- **Information shown**:
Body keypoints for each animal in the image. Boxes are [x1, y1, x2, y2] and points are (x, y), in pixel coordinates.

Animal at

* * *

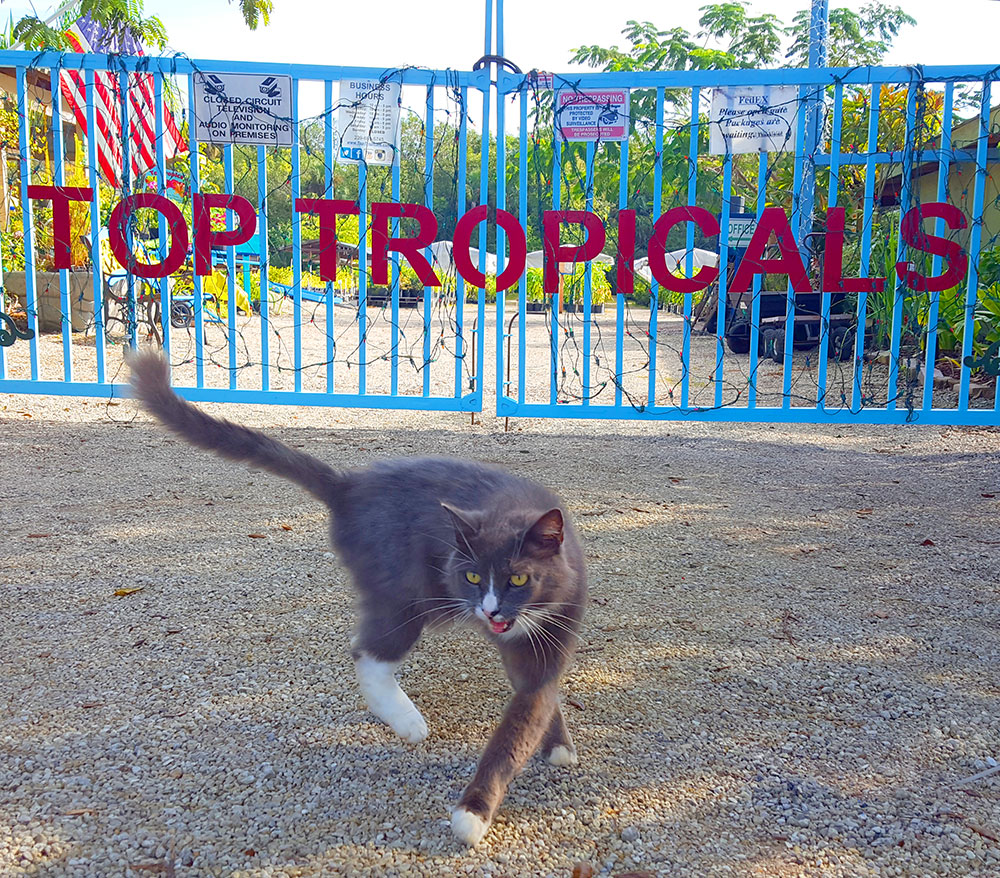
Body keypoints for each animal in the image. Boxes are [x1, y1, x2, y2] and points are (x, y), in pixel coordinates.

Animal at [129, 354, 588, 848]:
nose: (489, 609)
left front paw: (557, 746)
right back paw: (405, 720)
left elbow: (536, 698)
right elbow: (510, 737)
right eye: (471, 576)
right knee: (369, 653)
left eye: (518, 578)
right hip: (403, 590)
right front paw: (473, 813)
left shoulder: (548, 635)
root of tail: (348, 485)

- **Task to complete**:
Find every line in the records above that contains the word "left", and copy each one.

- **Exercise output**:
left front paw: (557, 746)
left elbow: (536, 698)
left eye: (518, 578)
left shoulder: (548, 635)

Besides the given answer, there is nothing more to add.